Metsamor, then located in the Armenian Soviet Socialist Republic, was originally intended, in 1969, as a settlement for the employees of a nearby nuclear power plant. But the plant was never completed, and Metsamor soon fell into decay. The team of researchers who documented the rise and fall of this utopian city approached the topic from various angles, from the cultural and architectural histories of Armenia to the typology of Soviet atomic cities, and the phenomenon of modern ruins. Sarhat Petrosyan will guide us through this work to understand what makes the Armenian variety of Soviet Modernism of the 1960s and ’70s unique.
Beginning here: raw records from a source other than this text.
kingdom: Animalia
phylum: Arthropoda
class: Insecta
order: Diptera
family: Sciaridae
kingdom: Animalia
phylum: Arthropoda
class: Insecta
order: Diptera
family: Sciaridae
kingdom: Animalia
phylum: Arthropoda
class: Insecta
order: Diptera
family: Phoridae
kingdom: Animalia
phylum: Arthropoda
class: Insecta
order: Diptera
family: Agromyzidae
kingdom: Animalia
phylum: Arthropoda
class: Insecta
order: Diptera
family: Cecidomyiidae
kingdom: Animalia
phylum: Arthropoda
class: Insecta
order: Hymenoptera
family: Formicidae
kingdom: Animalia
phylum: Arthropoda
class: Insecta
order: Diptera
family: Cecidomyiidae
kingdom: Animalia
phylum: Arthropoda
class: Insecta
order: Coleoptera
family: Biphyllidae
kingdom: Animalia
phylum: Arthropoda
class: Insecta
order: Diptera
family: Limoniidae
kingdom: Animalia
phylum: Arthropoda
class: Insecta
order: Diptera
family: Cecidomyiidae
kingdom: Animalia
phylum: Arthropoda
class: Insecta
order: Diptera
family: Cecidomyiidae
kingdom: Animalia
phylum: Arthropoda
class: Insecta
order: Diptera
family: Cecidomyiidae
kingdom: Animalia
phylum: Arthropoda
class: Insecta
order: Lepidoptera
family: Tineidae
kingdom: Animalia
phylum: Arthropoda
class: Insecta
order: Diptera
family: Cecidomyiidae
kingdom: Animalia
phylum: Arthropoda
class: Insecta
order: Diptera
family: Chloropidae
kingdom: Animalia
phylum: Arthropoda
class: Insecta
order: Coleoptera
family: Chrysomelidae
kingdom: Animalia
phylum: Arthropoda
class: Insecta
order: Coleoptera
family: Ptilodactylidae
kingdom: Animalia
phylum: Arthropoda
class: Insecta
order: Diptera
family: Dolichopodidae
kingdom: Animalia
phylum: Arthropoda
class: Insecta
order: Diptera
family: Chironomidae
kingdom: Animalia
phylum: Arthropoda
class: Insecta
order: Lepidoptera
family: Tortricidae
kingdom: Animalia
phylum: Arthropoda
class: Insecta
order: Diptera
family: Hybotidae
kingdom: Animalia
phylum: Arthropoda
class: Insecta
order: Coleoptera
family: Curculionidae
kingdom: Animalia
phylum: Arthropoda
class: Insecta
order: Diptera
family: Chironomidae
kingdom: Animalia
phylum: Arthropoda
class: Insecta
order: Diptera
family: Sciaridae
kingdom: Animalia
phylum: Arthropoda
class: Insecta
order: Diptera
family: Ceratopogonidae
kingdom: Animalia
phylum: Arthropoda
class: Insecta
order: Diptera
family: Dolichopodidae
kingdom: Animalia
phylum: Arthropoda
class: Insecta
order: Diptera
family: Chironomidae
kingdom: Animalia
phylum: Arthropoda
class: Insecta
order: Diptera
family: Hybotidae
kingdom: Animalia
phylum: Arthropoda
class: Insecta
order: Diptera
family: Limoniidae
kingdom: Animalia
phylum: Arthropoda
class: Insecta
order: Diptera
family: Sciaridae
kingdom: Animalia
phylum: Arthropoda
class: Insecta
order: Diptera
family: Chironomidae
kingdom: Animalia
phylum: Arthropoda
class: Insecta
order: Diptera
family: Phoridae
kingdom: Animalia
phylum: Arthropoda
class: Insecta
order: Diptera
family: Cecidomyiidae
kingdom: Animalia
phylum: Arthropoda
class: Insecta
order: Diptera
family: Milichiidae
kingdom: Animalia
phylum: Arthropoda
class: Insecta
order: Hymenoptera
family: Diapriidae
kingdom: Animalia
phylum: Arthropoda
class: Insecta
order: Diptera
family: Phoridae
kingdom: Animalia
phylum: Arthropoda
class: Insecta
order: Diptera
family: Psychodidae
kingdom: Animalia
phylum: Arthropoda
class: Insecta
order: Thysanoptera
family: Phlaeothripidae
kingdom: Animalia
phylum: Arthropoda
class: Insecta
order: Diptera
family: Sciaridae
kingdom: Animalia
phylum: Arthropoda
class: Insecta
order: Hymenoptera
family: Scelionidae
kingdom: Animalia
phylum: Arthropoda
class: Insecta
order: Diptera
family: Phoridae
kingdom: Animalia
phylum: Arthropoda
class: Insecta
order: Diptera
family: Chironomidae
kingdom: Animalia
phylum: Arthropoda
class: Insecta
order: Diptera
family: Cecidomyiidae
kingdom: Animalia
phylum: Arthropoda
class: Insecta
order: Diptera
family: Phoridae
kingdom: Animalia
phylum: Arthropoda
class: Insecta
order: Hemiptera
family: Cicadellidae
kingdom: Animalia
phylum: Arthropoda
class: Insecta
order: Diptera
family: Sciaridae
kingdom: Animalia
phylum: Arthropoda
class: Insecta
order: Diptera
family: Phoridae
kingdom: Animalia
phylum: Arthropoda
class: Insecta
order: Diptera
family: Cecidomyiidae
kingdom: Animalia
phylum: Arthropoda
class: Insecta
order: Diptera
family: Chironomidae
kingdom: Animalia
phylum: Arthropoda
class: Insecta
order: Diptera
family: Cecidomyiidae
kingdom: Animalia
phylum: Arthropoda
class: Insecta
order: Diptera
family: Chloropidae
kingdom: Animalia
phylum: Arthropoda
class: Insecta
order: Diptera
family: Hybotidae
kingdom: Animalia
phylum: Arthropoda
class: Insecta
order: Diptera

This event is part of Living | Building | Together: The Armenian Institute's Festival of Architecture, funded by the British Council.
About Sarhat Petrosyan
Sarhat Petrosyan is a researcher in architecture and urban planning based in Yerevan, Armenia. After an M.Sc in Architecture and a Ph.D. in Urban Planning from the National University of Architecture and Construction of Armenia, he taught Urban Planning at his alma mater as well as at the Acopian Center for Environment at the American University of Armenia, and in the Department of Geography of Yerevan State University. In 2016, he was the curator of the Armenian National Pavilion at the Venice Architecture Biennale.
In 2011, he founded urbanlab, an independent research “think-do-share” lab based in Yerevan. He led it until his appointment as the head of the Cadastre Committee of Armenia in 2018. From 2019 he focused on his own design and urbanism practice, SP2, founded in 2006.
He is the author of around twenty publications and articles on urban design and urban development policy. He co-edited the first international publication on Armenian modernist architecture: Utopia and Collapse: Rethinking Metsamor: The Armenian Atomic City (2018, Park Books).